Tuesday, December 15, 2009

Sun Dispute Leads Apache Software Foundation To Vote 'No' on Java EE 6 Spec

The Java EE 6 spec, released today, was approved by a vote the JCP Executive Committee (see related story here), but it wasn't unanimous. The Apache Software Foundation (ASF) cast the only nay vote (there were two abstentions).

Geir Magnusson, Jr., director of the ASF and that group's representative to the JCP, explained the Foundation's position to this site via e-mail: "The vote hinged on the ASF's policy that any member of the JCP who does not abide by their obligations under the rules and agreements of the JCP should not be able to participate in, let alone lead, a JSR… The ASF contends that Sun Microsystems is in breach of their contractual obligations under the JSPA [the contract under which an entity becomes a member of the JCP], as well as acting in a way contrary to the community expectations of a spec lead, as well as public promises made to the Java community at large by its corporate officers. Thus the вЂno' vote for the Sun-led JSRs at the last ballot," he wrote.
The ASF has claimed that Sun is refusing to provide the Foundation with a license for a Technology Compatibility Kit (TCK), the official test suite that can only be provided by the spec lead, and which the ASF needs to complete work on its Harmony implementation of Java Standard Edition (Java SE) under the Apache License.

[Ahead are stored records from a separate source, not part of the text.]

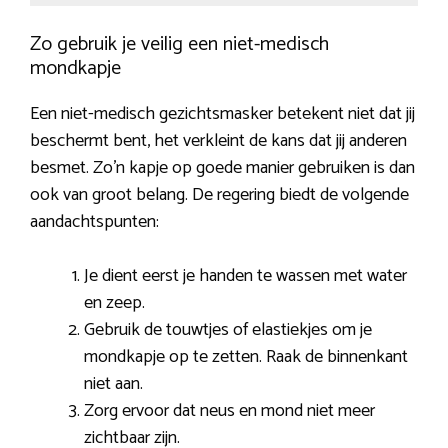
Zo gebruik je veilig een niet-medisch
mondkapje
Een niet-medisch gezichtsmasker betekent niet dat jij
beschermt bent, het verkleint de kans dat jij anderen
besmet. Zo’n kapje op goede manier gebruiken is dan
ook van groot belang. De regering biedt de volgende
aandachtspunten:
Je dient eerst je handen te wassen met water
en zeep.
Gebruik de touwtjes of elastiekjes om je
mondkapje op te zetten. Raak de binnenkant
niet aan.
Zorg ervoor dat neus en mond niet meer
zichtbaar zijn.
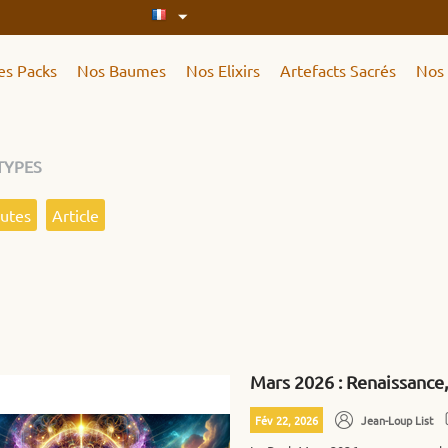
es Packs
Nos Baumes
Nos Elixirs
Artefacts Sacrés
Nos 
TYPES
outes
Article
Mars 2026 : Renaissance, 
Fév 22, 2026
Jean-Loup List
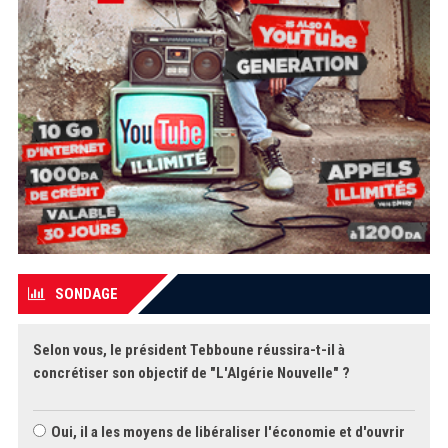
SONDAGE
Selon vous, le président Tebboune réussira-t-il à
concrétiser son objectif de "L'Algérie Nouvelle" ?
Oui, il a les moyens de libéraliser l'économie et d'ouvrir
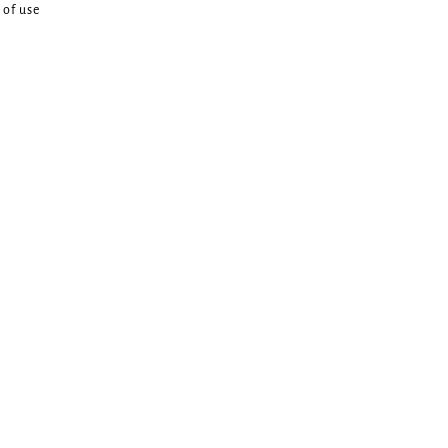
 of use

Magnusson asserts that Sun wants to protect the licensing revenue it receives for its own implementation of the Java SE spec, and that's why it won't issue the license.

If that truly is Sun's aim, it would be contrary to the objective of the JCP, which is charged with providing specifications that can have multiple independent implementations.

"To be clear," Magnusson added, "there have been proposals from Sun, but each time the license for the TCK came with restrictions that would prevent the ASF from distributing the final tested code… For an open source organization that exists to distribute software under open source licenses, this is clearly unacceptable. We feel that the JSPA [the contract under which an entity becomes a member of the JCP] is very clear on what terms a spec lead can, and more importantly cannot place in a TCK license, and thus we feel Sun is in breach of the [contract]… and thus shouldn't be able to lead or participate in JSRs."

Magnusson, who is the creator of the Harmony project, pointed out that the ASF has implemented JSRs before. The Foundation implemented the Java EE spec in the Apache Geronimo app server, the servlet and JSP spec in the Apache Tomcat servlet container, the JMS spec in the Apache ActiveMQ message broker, and the JSF specification in Apache MyFaces, among others.

Rod Johnson, founder of VMware subsidiary SpringSource and member of the JCP Executive Committee, said he is disappointed that Sun has not been able to resolve this dispute with ASF. "This issue raises legitimate concerns about the credibility of the JCP as a whole," he said. "I mean, the JCP is either it's open or it's not. I have a lot of sympathy for the Foundation on this issue."

Sun is unable to comment on the ASF's charges, the company said, because it can't make forward-looking statements in the midst of being acquired by Oracle Corp. for $7.4 billion. That deal, still in the works, has been stalled by the European Union over concerns about Oracle's ownership of the open source MySQL database, which Sun acquired last year.